It was about 3:30 am when I awoke to a very soft "Daddy, Daddy, Daddy, save me Daddy".
"What's up Mr. Man?"
"Monsters Daddy, save me." He was standing just outside of our bedroom door. Afraid to go back to his room, afraid to come into ours.
We spent the next hour hiding under his covers until he went back to sleep. Me holding him close to keep the monsters away. I knew exactly how he felt.
I still have trouble sleeping most of the time. I often have horrible nightmares that stay with me for days. They started when I was young. They can be terrifying. So real at times it's hard to convince myself that it was only a dream.

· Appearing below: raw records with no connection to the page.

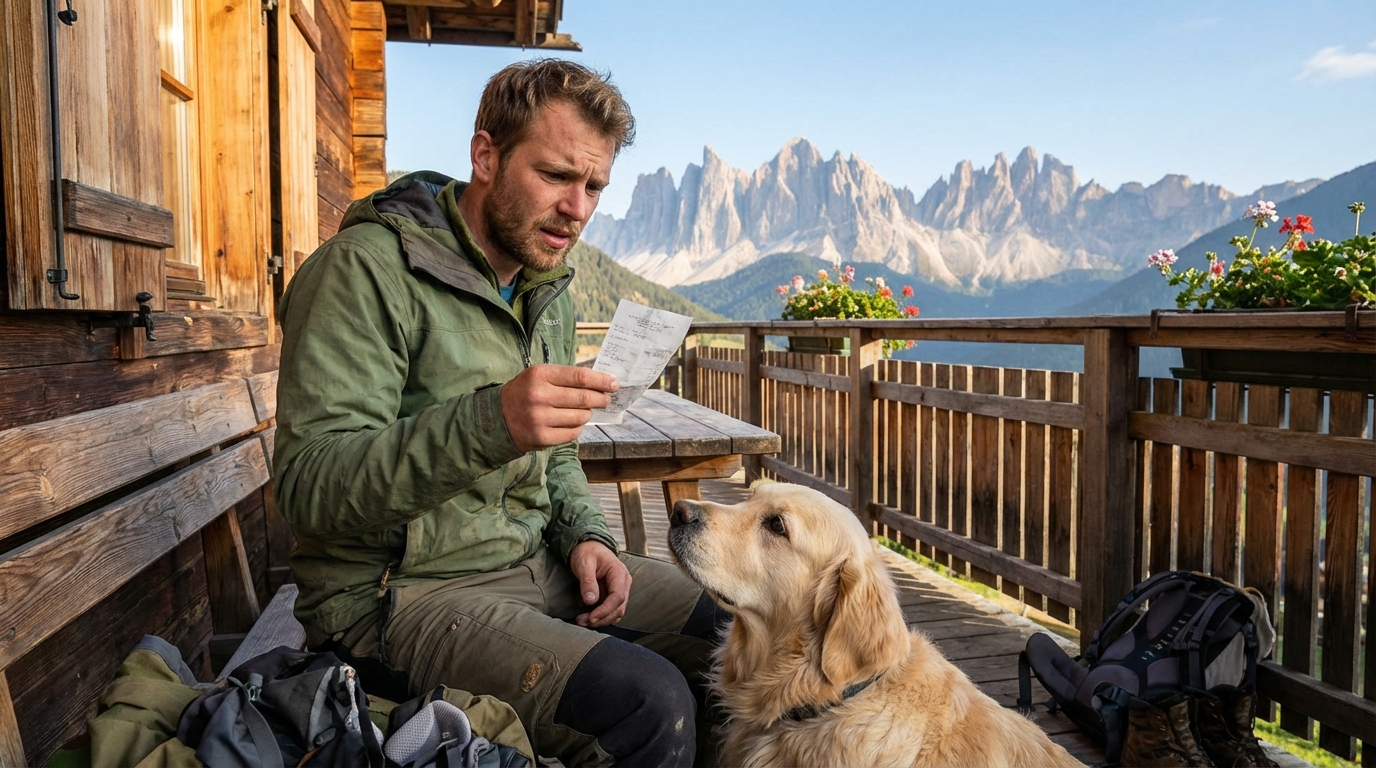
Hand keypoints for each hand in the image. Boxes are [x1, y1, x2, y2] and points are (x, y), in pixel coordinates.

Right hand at [500, 365, 618, 452]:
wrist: (497, 418)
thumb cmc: (525, 392)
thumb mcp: (539, 376)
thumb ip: (566, 377)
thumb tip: (600, 382)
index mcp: (540, 375)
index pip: (580, 377)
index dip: (602, 381)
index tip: (614, 384)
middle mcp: (539, 396)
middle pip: (584, 398)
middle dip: (601, 399)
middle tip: (606, 399)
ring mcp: (540, 418)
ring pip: (581, 417)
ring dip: (587, 414)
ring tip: (583, 411)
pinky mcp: (541, 437)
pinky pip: (573, 433)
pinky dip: (577, 428)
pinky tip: (571, 423)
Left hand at [569, 540, 630, 627]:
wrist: (588, 547)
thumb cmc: (587, 552)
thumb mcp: (585, 564)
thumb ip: (588, 582)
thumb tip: (590, 601)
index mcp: (619, 573)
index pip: (618, 597)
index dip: (605, 610)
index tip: (591, 618)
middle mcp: (623, 583)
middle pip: (618, 608)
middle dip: (601, 618)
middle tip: (582, 621)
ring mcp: (619, 590)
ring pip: (615, 612)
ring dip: (601, 620)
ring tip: (582, 621)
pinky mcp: (612, 595)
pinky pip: (610, 610)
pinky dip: (600, 617)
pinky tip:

When I was 6 years old I started have a reoccurring nightmare about a giant that would stomp on houses and snatch up the people trying to get away. When he got to our house he would duck down and peek through the window at me. I would run outside and hide behind the big oak tree. Just as I would look to see if he was still there I would wake.
I had that dream for years. It would play in my mind as if on a loop. Over and over and over. I can still see it as clearly today as could then. It has been some time since I had the dream but in a way, it still frightens me because I have never forgotten about it.
I felt helpless holding Mr. Man. Telling him (and myself) that monsters were not real was of little comfort. Because in your mind, they are real.
The world can be such a truly ugly place. I want to shield him from the violence and hate that surround us. Those things have no place in the mind of a child. Or even in the mind of an adult. There is no place in our world for such things. Where do such things even come from?